Together they emerged onstage, a pair of pudgy piano players (say it three times fast!) performing the sweet ballad "Your Song." It set the mood for the rest of the evening--a nostalgic three hours during which Billy Joel and Elton John played their own songs, each other's songs, and several duets. And damn, were they good. They'll be doing it all again this Saturday. Anybody interested in a second go? (Raises hand.) Here are some key notes from last night's concert:
Laura Musselman Elton John and Billy Joel played KeyArena on Wednesday, Feb. 3. They play the Key again on Saturday, Feb. 6. More photos after the jump.
The crowd: A jam-packed house of graying baby boomers, families with children, drunk 20-somethings. Like my dad used to tell me while he was washing the car and humming along to "Crocodile Rock," great music really does withstand time and gets passed on to younger generations.
The BJ & EJ team: Talk about a pop super-duo. They fed off each other's piano playing and singing, as evidenced by the cheesy grins they kept exchanging. There was no clashing of the egos except when they took turns climbing atop the pianos in a mock rivalry during "The Bitch Is Back."
BJ versus EJ: BJ came off as the better entertainer. He jumped out of his chair to shake his round ass, made Washington-specific references when joking with the crowd, and hit those high notes like he was a eunuch. EJ was more subdued. He was savvy on the keys, but seldom interacted with the fans and seemed at certain moments to be out of steam.

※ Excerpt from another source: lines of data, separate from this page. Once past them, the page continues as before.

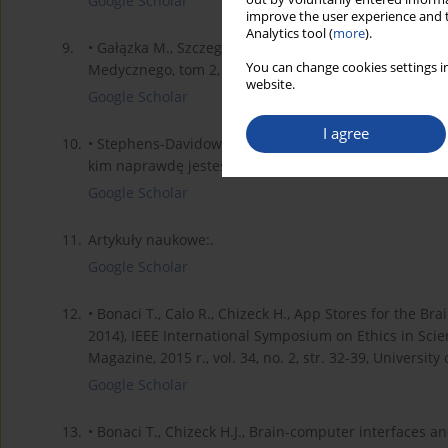
Google Scholar
improve the user experience and t
Analytics tool (
more
).
9.
• Gałązka M., Szczególne świadczenia zdrowotne [w:] B
You can change cookies settings in
Medycznego, tom 2, wydanie 1, Warszawa, 2018 r.
website.
Google Scholar
I agree
10.
• Stephens-Davidowitz S., Wszyscy kłamią. Big data, 
kim naprawdę jesteśmy, wydanie 1, 2019 r.
Google Scholar
11.
Artykuły naukowe:.
Google Scholar
12.
• Bonaci T., Calo R., Chizeck H., App Stores for the Br
2014), IEEE International Symposium on Ethics in Sci
Magazine, 2015 r., vol. 34, no. 2, str. 32-39, Univers
Google Scholar
13.
• Bonaci T., Chizeck H.J., Brain-computer interfaces a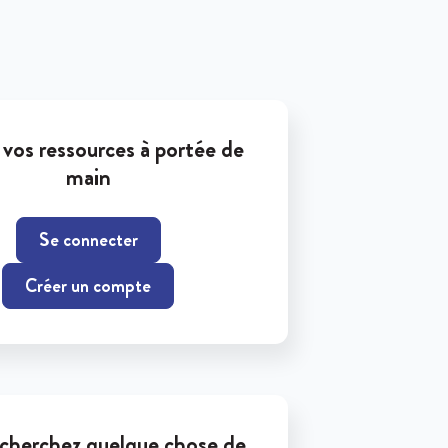
vos ressources à portée de
main
Se connecter
Créer un compte
cherchez quelque chose de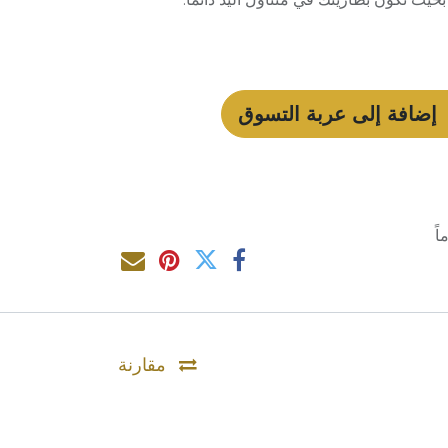
إضافة إلى عربة التسوق
مقارنة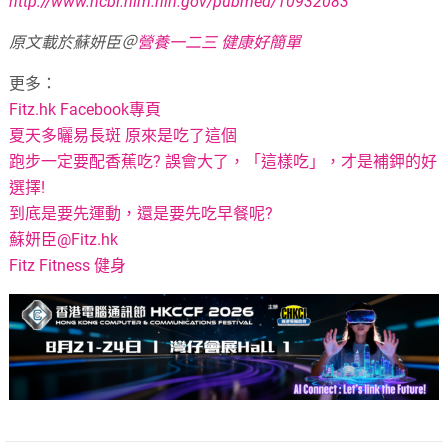
http://www.ncbi.nlm.nih.gov/pubmed/10932083
原文載於蘇妍臣＠
營養一二三 健康好簡單
更多：
Fitz.hk Facebook專頁
夏天多曬易長斑 原來是吃了這個
跑步一定要配香蕉吃? 誤會大了，「這樣吃」，才是補鉀的好
選擇!
到底是要先運動，還是要先吃早餐呢?
蘇妍臣@Fitz.hk
Fitz Fitness 健身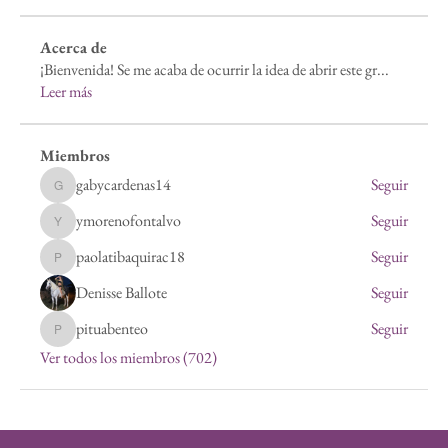
Acerca de
¡Bienvenida! Se me acaba de ocurrir la idea de abrir este gr
...
Leer más
Miembros
gabycardenas14
Seguir
gabycardenas14
ymorenofontalvo
Seguir
ymorenofontalvo
paolatibaquirac18
Seguir
paolatibaquirac18
Denisse Ballote
Seguir
pituabenteo
Seguir
pituabenteo
Ver todos los miembros (702)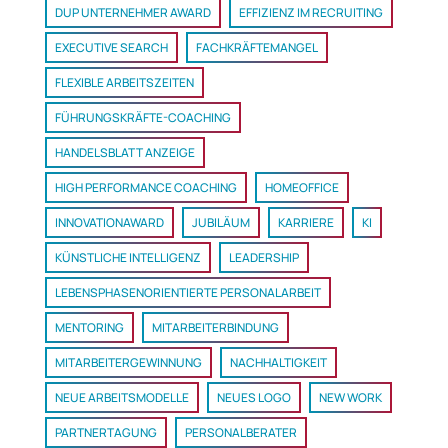
DUP UNTERNEHMER AWARD
EFFIZIENZ IM RECRUITING
EXECUTIVE SEARCH
FACHKRÄFTEMANGEL
FLEXIBLE ARBEITSZEITEN
FÜHRUNGSKRÄFTE-COACHING
HANDELSBLATT ANZEIGE
HIGH PERFORMANCE COACHING
HOMEOFFICE
INNOVATIONAWARD
JUBILÄUM
KARRIERE
KI
KÜNSTLICHE INTELLIGENZ
LEADERSHIP
LEBENSPHASENORIENTIERTE PERSONALARBEIT
MENTORING
MITARBEITERBINDUNG
MITARBEITERGEWINNUNG
NACHHALTIGKEIT
NEUE ARBEITSMODELLE
NEUES LOGO
NEW WORK
PARTNERTAGUNG
PERSONALBERATER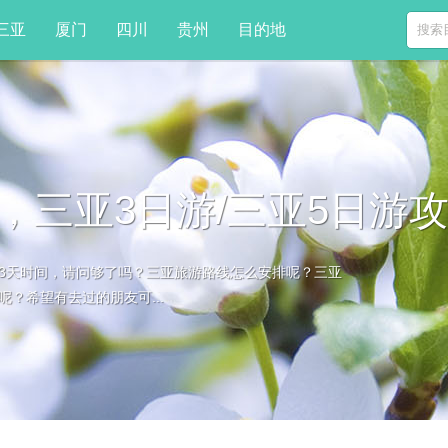
三亚
厦门
四川
贵州
目的地
，三亚3日游/三亚5日游
3天时间，请问够了吗？三亚旅游路线怎么安排呢？三亚
？希望有去过的朋友可...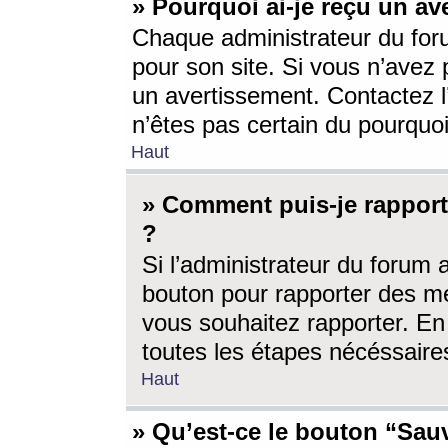
» Pourquoi ai-je reçu un av
Chaque administrateur du for
pour son site. Si vous n’avez
un avertissement. Contactez l
n’êtes pas certain du pourquo
Haut
» Comment puis-je rappor
?
Si l’administrateur du forum 
bouton pour rapporter des 
vous souhaitez rapporter. En 
toutes les étapes nécéssaire
Haut
» Qu’est-ce le bouton “Sauv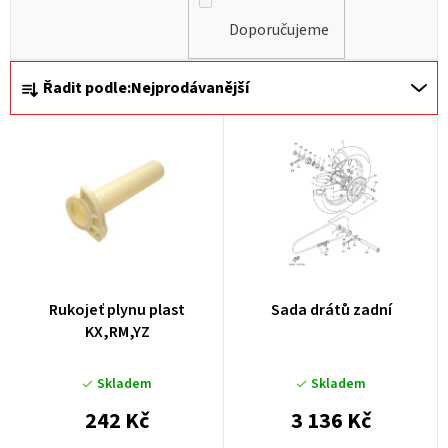
Doporučujeme
Ř
Řadit podle:
Nejprodávanější
a
z
e
n
í
p
r
Rukojeť plynu plast
Sada drátů zadní
o
KX,RM,YZ
d
u
Skladem
Skladem
k
242 Kč
3 136 Kč
t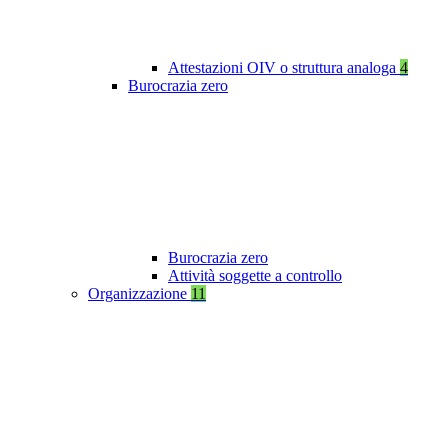
Attestazioni OIV o struttura analoga
4
Burocrazia zero
Burocrazia zero
Attività soggette a controllo
Organizzazione
11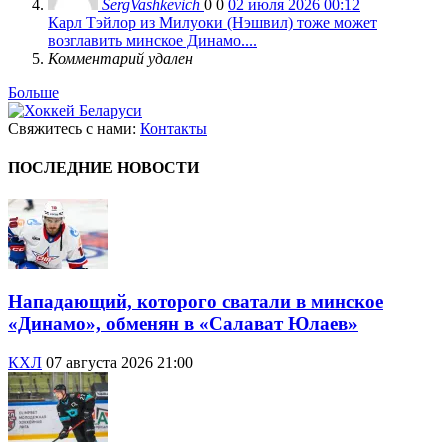
SergVashkevich
0
0
02 июля 2026 00:12
Карл Тэйлор из Милуоки (Нэшвил) тоже может
возглавить минское Динамо....
Комментарий удален
Больше
Свяжитесь с нами:
Контакты
ПОСЛЕДНИЕ НОВОСТИ
Нападающий, которого сватали в минское
«Динамо», обменян в «Салават Юлаев»
КХЛ
07 августа 2026 21:00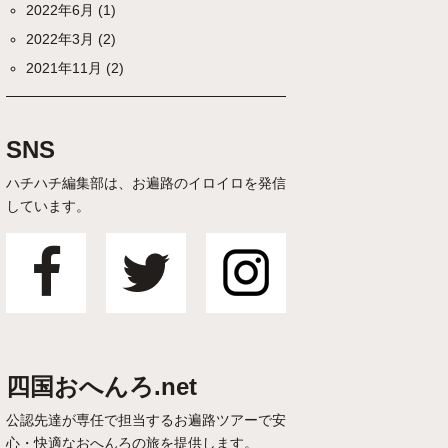
2022年6月
(1)
2022年3月
(2)
2021年11月
(2)
SNS
ハチハチ編集部は、お遍路のイロイロを発信
しています。
四国おへんろ.net
公認先達が専任で担当するお遍路ツアーで安
心・快適なおへんろの旅を提供します。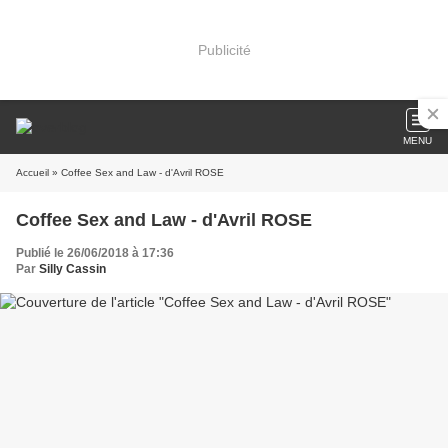
Publicité
MENU
Accueil
» Coffee Sex and Law - d'Avril ROSE
Coffee Sex and Law - d'Avril ROSE
Publié le 26/06/2018 à 17:36
Par
Silly Cassin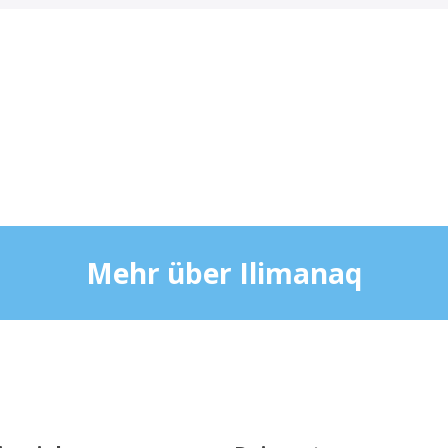
Mehr über Ilimanaq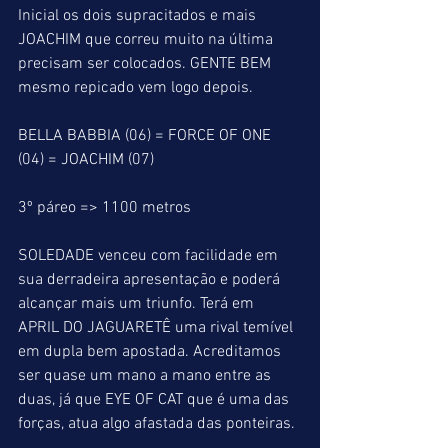
Inicial os dois supracitados e mais 
JOACHIM que correu muito na última 
precisam ser colocados. GENTE BEM 
mesmo repicado vem logo depois.
BELLA BABBIA (06) = FORCE OF ONE 
(04) = JOACHIM (07)
3º páreo => 1100 metros
SOLEDADE venceu com facilidade em 
sua derradeira apresentação e poderá 
alcançar mais um triunfo. Terá em 
APRIL DO JAGUARETÊ uma rival temível 
em dupla bem apostada. Acreditamos 
ser quase um mano a mano entre as 
duas, já que EYE OF CAT que é uma das 
forças, atua algo afastada das ponteiras.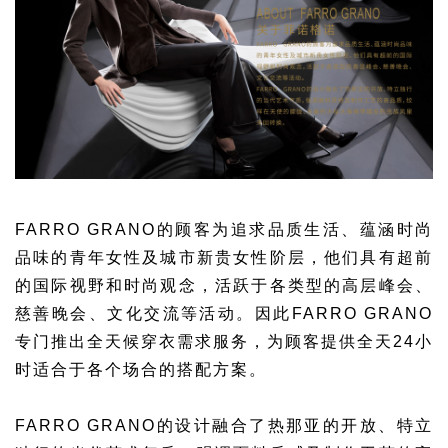
FARRO GRANO的顾客
为追求品质生活、蕴涵时尚
品味的
青年女性及城市新贵女性阶层，
他们具有超前
的国际视野和时尚观念，
活跃于各类型的
高层峰会、
慈善晚会、文化交流等活动。
因此FARRO GRANO
专门推出全天候穿衣需求服务，
为顾客提供全天24小
时适合于各个场合的搭配方案。
FARRO GRANO的设计
融合了热那亚的开放、特立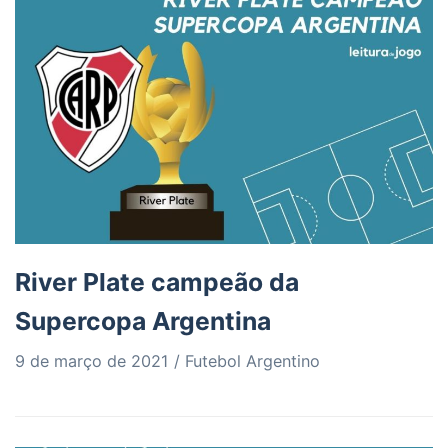
River Plate campeão da
Supercopa Argentina
9 de março de 2021
Futebol Argentino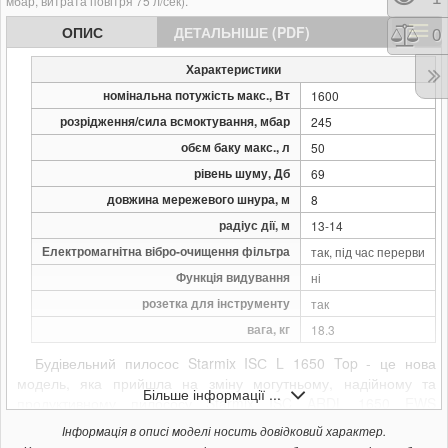
мбар, витрата повітря 75 л/сек).
ОПИС
ДЕТАЛЬНІШЕ (PDF)
Порі
0
Характеристики
номінальна потужість макс., Вт
1600
розрідження/сила всмоктування, мбар
245
обєм баку макс., л
50
рівень шуму, Дб
69
довжина мережевого шнура, м
8
радіус дії, м
13-14
Електромагнітна вібро-очищення фільтра
так, під час перерви
Функція видування
ні
розетка для інструменту
так
вага, кг
18.3
Будівельний пилосос Starmix ISС L 1650 Top - це нова
модель, яка прийшла на зміну могутньому, надійному та
Більше інформації ...
продуктивному пилососу Starmix ISC ARDL 1650 EWS
Compact. Дана модель зберегла в собі всі переваги
Інформація в описі моделі носить довідковий характер.
попередньої моделі: фільтри класу "М" (дозволяють збирати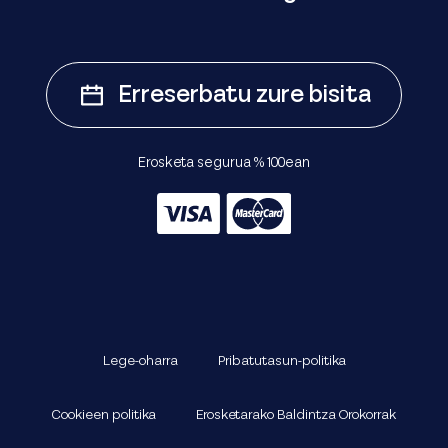
Erreserbatu zure bisita
Erosketa segurua % 100ean
Lege-oharra
Pribatutasun-politika
Cookieen politika
Erosketarako Baldintza Orokorrak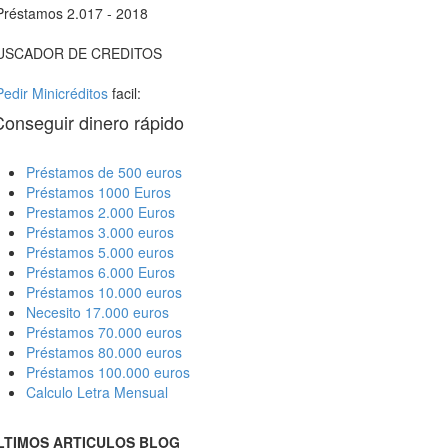
Préstamos 2.017 - 2018
USCADOR DE CREDITOS
Pedir Minicréditos
facil:
Conseguir dinero rápido
Préstamos de 500 euros
Préstamos 1000 Euros
Prestamos 2.000 Euros
Préstamos 3.000 euros
Préstamos 5.000 euros
Préstamos 6.000 Euros
Préstamos 10.000 euros
Necesito 17.000 euros
Préstamos 70.000 euros
Préstamos 80.000 euros
Préstamos 100.000 euros
Calculo Letra Mensual
LTIMOS ARTICULOS BLOG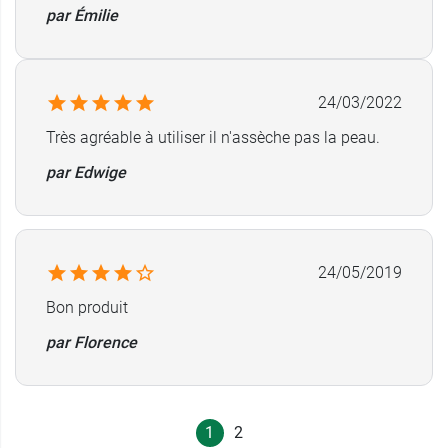
par Émilie
24/03/2022
Très agréable à utiliser il n'assèche pas la peau.
par Edwige
24/05/2019
Bon produit
par Florence
1
2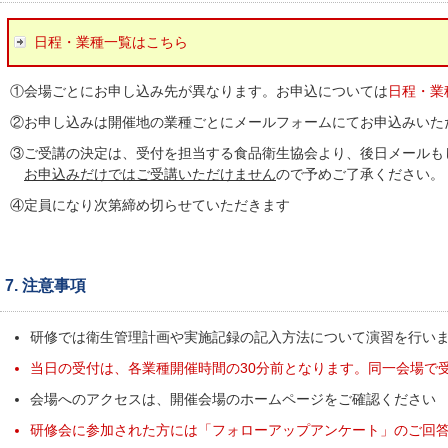
日程・業種一覧はこちら
①会場ごとにお申し込み先が異なります。お申込については
日程・業
②お申し込みは開催地の業種ごとにメールフォームにてお申込みいた
③ご受講の決定は、受付を担当する食品衛生協会より、後日メールもし
お申込みだけではご受講いただけません
ので予めご了承ください。
④定員になり次第締め切らせていただきます
7. 注意事項
研修では衛生管理計画や実施記録の記入方法について演習を行い
当日の受付は、各業種開催時間の30分前となります。同一会場で
会場へのアクセスは、開催会場のホームページをご確認ください
研修会に参加された方には「フォローアップアンケート」のご回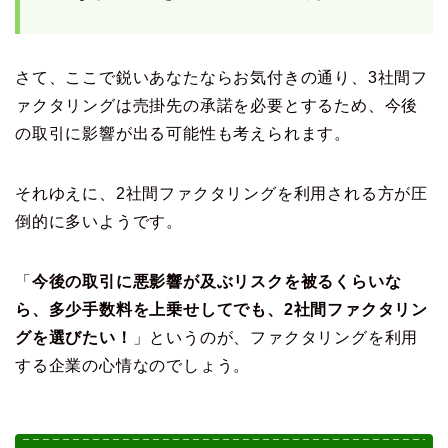
さて、ここで鋭いあなたならお気付きの通り、3社間フ
ァクタリングは売掛先の承諾を必要とするため、今後
の取引に影響が出る可能性も考えられます。
それゆえに、2社間ファクタリングを利用される方が圧
倒的に多いようです。
「
今後の取引に悪影響が及ぶリスクを被るくらいな
ら、多少手数料を上乗せしてでも、2社間ファクタリン
グを選びたい！
」というのが、ファクタリングを利用
する企業の心情なのでしょう。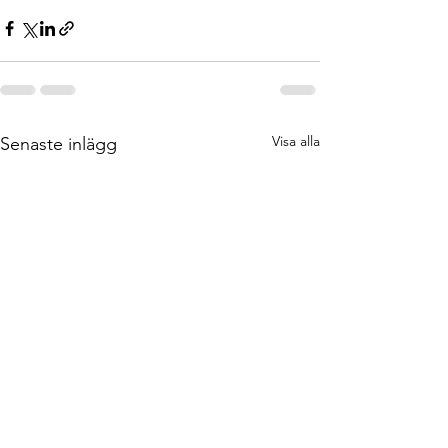
Visa alla
Senaste inlägg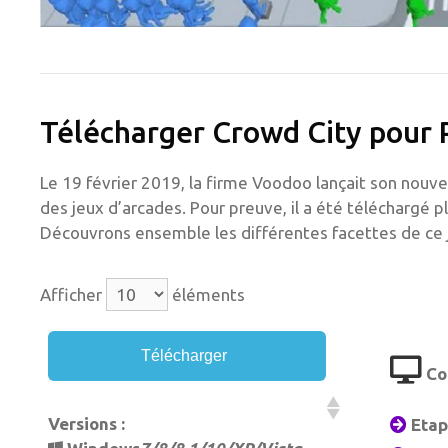
Télécharger Crowd City pour 
Le 19 février 2019, la firme Voodoo lançait son nouve
des jeux d’arcades. Pour preuve, il a été téléchargé p
Découvrons ensemble les différentes facettes de ce j
Afficher
éléments
Télécharger
Co
Versions :
Etape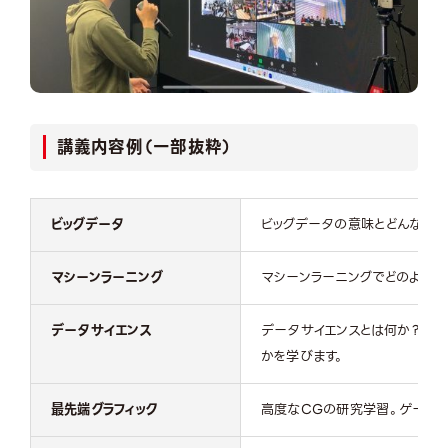
講義内容例（一部抜粋）
ビッグデータ
ビッグデータの意味とどんなもの
マシーンラーニング
マシーンラーニングでどのように
データサイエンス
データサイエンスとは何か？ど
かを学びます。
最先端グラフィック
高度なCGの研究学習。ゲーム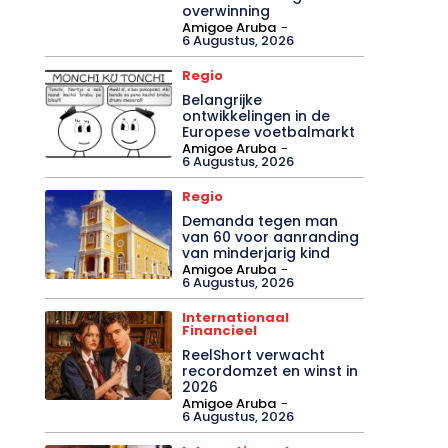
overwinning
Amigoe Aruba
-
6 Augustus, 2026
Regio
Belangrijke
ontwikkelingen in de
Europese voetbalmarkt
Amigoe Aruba
-
6 Augustus, 2026
Regio
Demanda tegen man
van 60 voor aanranding
van minderjarig kind
Amigoe Aruba
-
6 Augustus, 2026
Internationaal
Financieel
ReelShort verwacht
recordomzet en winst in
2026
Amigoe Aruba
-
6 Augustus, 2026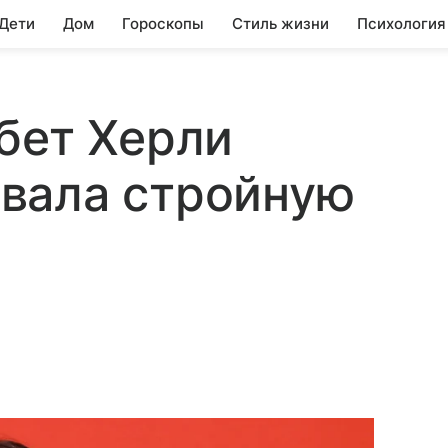
 Дети
Дом
Гороскопы
Стиль жизни
Психология
бет Херли
вала стройную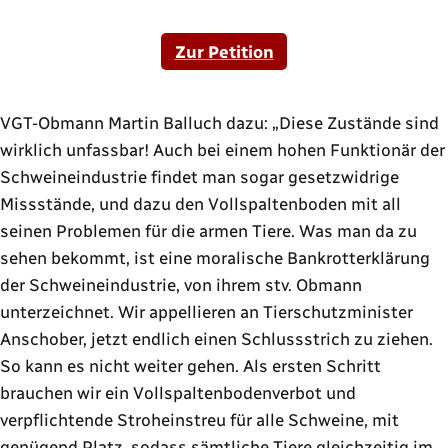
Zur Petition
VGT-Obmann Martin Balluch dazu:
Diese Zustände sind
wirklich unfassbar! Auch bei einem hohen Funktionär der
Schweineindustrie findet man sogar gesetzwidrige
Missstände, und dazu den Vollspaltenboden mit all
seinen Problemen für die armen Tiere. Was man da zu
sehen bekommt, ist eine moralische Bankrotterklärung
der Schweineindustrie, von ihrem stv. Obmann
unterzeichnet. Wir appellieren an Tierschutzminister
Anschober, jetzt endlich einen Schlussstrich zu ziehen.
So kann es nicht weiter gehen. Als ersten Schritt
brauchen wir ein Vollspaltenbodenverbot und
verpflichtende Stroheinstreu für alle Schweine, mit
genügend Platz, sodass sämtliche Tiere gleichzeitig im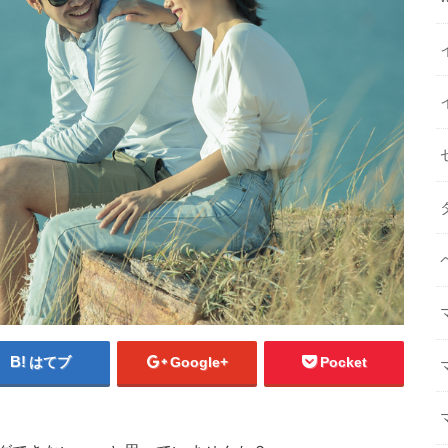
はてブ
Google+
Pocket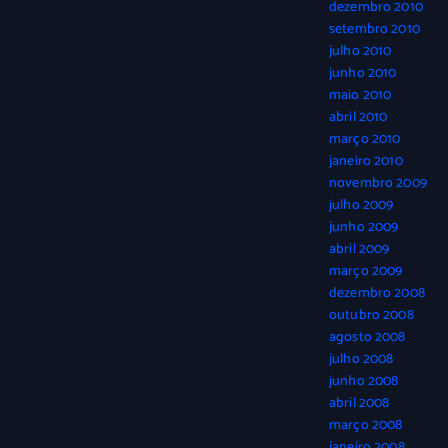
dezembro 2010
setembro 2010
julho 2010
junho 2010
maio 2010
abril 2010
março 2010
janeiro 2010
novembro 2009
julho 2009
junho 2009
abril 2009
março 2009
dezembro 2008
outubro 2008
agosto 2008
julho 2008
junho 2008
abril 2008
março 2008
janeiro 2008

Best EJ moment: "This one's for the ladies," he said quietly into the mike. Then he launched into a beautiful rendition of "Tiny Dancer." He kept the momentum going with so many crowd favorites ("Goodbye Yellow Brick Road," "Rocket Man," "Crocodile Rock") that it served as a reminder as to just how many hits he's had in his career.
Best BJ moment: He covered Jimi Hendrix's "Purple Haze." Um, need I say more? I could've left the concert right then and there and been absolutely content. He further won over the audience with upbeat tunes like "It's Still Rock 'n' Roll to Me" and "We Didn't Start the Fire," because he looked like he was digging playing the songs just as much as his fans dug hearing them.
"I thought you were Lady GaGa for a minute." -- Elton John joking after a swift glance at his performance partner, in reference to his Grammy performance just days ago.
WTF moment: Two hours into the show, BJ and EJ emerged as a duo once more to perform "I Guess That's Why They Call It the Blues." The first several verses were plagued with annoying thumps and clinks. It wasn't until BJ barked, "Turn off that amp!" that someone--who understandably looked scared shitless--darted onstage to make the appropriate changes to the system. Get it together, people! You really needed one of the headliners to tell you what needed to be done?
The finale:Once the amp was turned off, they stormed through a slew of their biggest hits, including "Uptown Girl, "The Bitch is Back," and "Candle in the Wind." But of course, it was "Piano Man" that closed the evening. Back and forth they went, trading somber verse after somber verse, until the entire crowd was on its feet applauding. EJ beamed and bowed several times, as did BJ. They congratulated each other on a job well done. Then EJ walked off stage. BJ continued waving until he realized he was the only one still standing there. Then he, too, disappeared from the spotlight.